*** Opening MATERIAL TO PROCESS ***

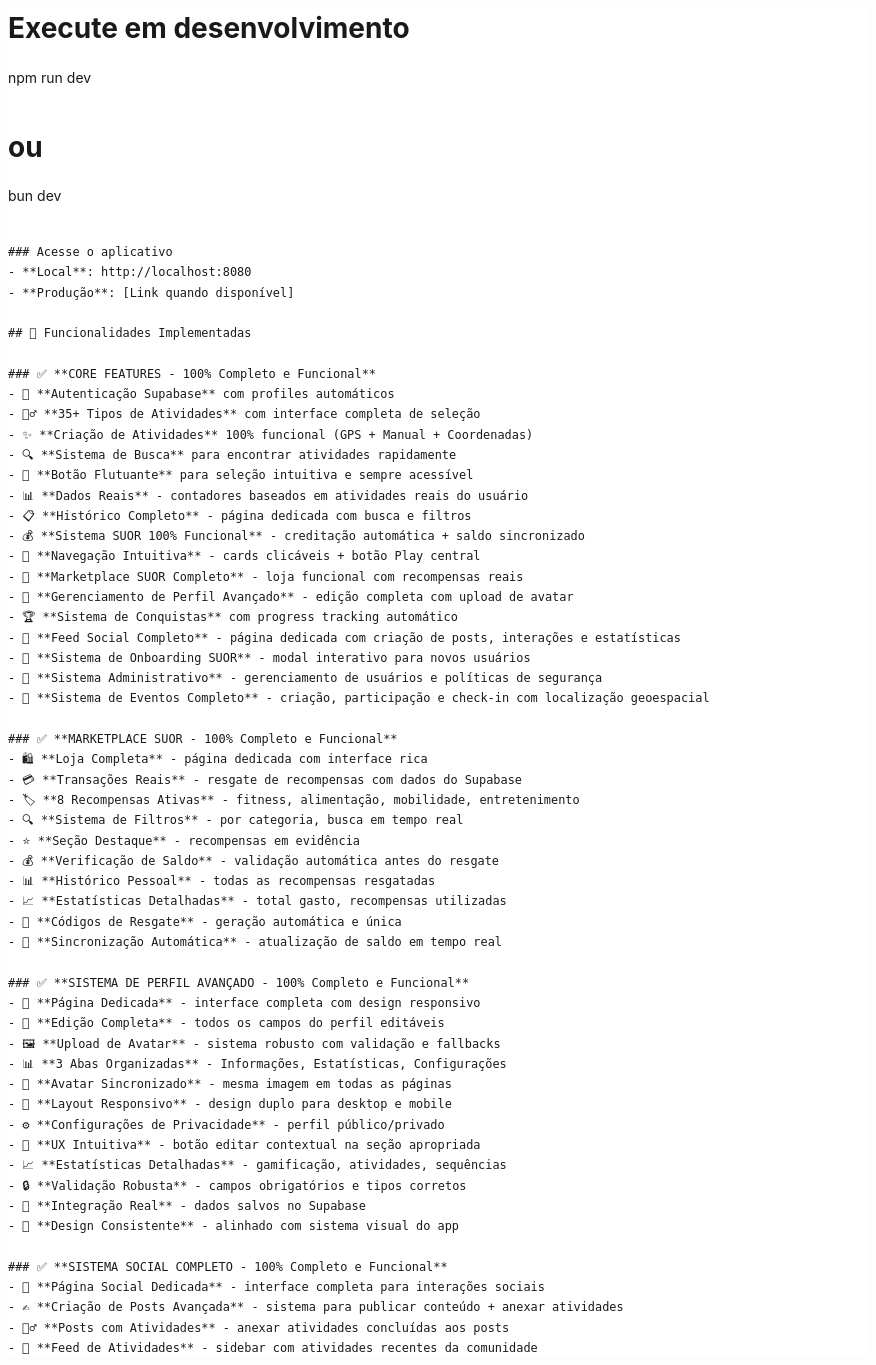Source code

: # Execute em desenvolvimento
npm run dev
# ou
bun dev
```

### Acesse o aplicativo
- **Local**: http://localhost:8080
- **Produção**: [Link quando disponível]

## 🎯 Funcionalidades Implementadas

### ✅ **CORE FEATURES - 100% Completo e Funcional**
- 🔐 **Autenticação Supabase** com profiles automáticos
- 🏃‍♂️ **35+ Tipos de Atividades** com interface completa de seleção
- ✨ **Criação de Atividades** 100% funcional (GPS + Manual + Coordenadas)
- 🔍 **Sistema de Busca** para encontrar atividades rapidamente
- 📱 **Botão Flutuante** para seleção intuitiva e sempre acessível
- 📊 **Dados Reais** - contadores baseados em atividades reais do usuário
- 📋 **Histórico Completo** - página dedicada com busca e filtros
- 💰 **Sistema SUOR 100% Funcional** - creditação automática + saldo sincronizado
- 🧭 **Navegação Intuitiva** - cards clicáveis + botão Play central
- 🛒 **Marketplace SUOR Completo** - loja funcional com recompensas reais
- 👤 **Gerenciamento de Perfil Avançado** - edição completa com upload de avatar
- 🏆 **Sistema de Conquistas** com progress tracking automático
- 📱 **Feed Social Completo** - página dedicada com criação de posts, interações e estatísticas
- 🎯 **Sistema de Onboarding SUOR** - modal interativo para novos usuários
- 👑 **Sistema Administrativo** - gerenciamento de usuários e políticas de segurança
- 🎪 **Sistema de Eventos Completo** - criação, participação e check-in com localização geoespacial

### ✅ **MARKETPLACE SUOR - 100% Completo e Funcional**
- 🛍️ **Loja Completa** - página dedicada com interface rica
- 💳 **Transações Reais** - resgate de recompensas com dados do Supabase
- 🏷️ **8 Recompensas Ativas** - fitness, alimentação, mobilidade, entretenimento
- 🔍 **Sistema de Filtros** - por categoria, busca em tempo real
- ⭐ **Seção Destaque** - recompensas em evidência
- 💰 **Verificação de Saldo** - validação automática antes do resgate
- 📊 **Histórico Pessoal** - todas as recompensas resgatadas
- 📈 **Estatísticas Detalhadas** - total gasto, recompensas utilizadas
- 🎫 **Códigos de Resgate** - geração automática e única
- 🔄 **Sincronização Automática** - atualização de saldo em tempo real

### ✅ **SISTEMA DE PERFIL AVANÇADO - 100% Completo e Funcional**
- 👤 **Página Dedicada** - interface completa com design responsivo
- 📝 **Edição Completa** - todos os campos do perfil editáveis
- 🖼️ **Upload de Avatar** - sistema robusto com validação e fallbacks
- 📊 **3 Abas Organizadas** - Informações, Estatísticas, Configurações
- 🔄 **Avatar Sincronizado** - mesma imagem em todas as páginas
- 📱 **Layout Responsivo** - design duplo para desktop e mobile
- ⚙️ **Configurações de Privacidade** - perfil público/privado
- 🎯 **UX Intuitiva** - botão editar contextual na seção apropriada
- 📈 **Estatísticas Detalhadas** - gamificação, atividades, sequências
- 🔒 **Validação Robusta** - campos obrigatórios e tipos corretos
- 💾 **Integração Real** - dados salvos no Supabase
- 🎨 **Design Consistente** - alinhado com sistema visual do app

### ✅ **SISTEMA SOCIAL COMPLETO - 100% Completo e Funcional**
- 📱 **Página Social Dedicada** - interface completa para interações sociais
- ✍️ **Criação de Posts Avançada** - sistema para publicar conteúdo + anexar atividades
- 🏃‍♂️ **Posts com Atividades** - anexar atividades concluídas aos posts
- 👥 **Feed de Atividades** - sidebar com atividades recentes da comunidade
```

*** Closing MATERIAL TO PROCESS ***
*** Opening MATERIAL TO PROCESS ***

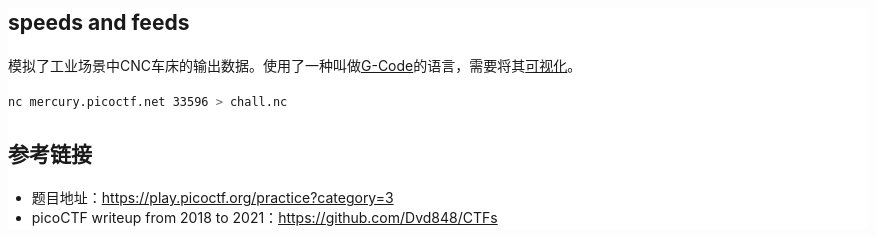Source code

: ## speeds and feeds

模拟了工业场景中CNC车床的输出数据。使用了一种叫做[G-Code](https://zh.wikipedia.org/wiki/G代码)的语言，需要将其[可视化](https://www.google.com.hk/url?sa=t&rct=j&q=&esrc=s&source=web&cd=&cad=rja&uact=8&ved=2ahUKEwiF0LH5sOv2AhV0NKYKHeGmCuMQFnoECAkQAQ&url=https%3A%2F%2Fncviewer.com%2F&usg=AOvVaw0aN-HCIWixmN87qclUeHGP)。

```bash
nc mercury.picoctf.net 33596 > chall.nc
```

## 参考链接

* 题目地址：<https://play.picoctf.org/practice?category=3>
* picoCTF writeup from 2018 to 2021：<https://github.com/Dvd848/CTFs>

*** Closing MATERIAL TO PROCESS ***
*** Opening MATERIAL TO PROCESS ***

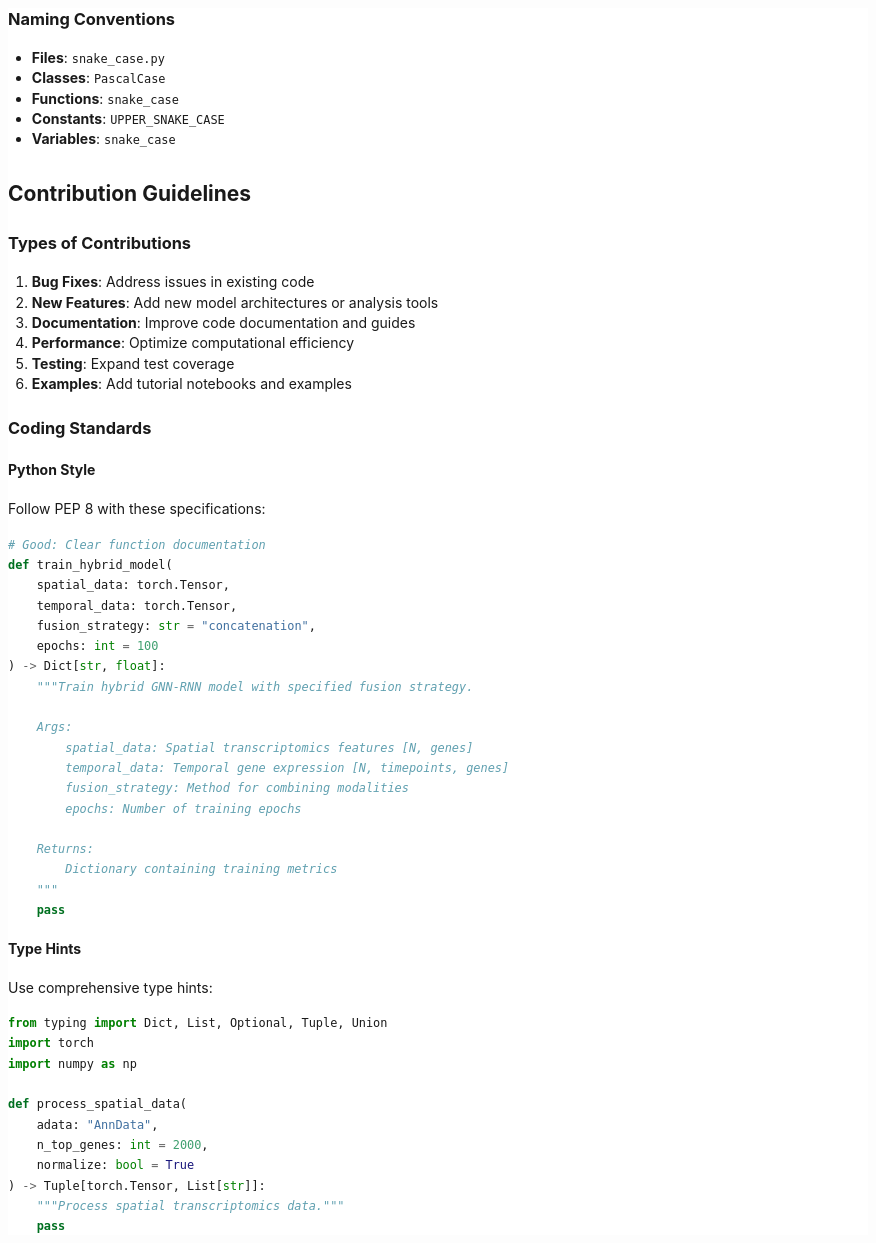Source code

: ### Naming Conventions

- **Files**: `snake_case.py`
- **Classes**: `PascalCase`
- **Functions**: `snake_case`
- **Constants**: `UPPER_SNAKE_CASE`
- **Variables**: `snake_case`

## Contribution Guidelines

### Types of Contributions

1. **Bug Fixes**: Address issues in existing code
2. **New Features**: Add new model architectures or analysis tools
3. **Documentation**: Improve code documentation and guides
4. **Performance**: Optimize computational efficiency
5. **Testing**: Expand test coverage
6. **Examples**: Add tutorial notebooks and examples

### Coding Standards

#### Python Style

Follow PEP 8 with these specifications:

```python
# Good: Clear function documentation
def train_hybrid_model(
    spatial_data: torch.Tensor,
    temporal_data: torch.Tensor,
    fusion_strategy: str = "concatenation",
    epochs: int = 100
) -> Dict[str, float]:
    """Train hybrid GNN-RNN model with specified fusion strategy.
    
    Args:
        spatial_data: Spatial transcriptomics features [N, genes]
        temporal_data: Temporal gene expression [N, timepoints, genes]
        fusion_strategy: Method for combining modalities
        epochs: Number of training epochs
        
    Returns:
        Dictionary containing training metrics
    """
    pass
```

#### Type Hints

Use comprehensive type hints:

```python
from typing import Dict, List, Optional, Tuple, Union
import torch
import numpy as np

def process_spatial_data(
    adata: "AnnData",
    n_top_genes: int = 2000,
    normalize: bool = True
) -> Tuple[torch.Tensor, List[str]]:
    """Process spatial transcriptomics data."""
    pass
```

*** Closing MATERIAL TO PROCESS ***

**PROBLEM DESCRIPTION**
How many lines in the data contain "List"? Answer with the number alone.

**RESULT OF THE TASK**
2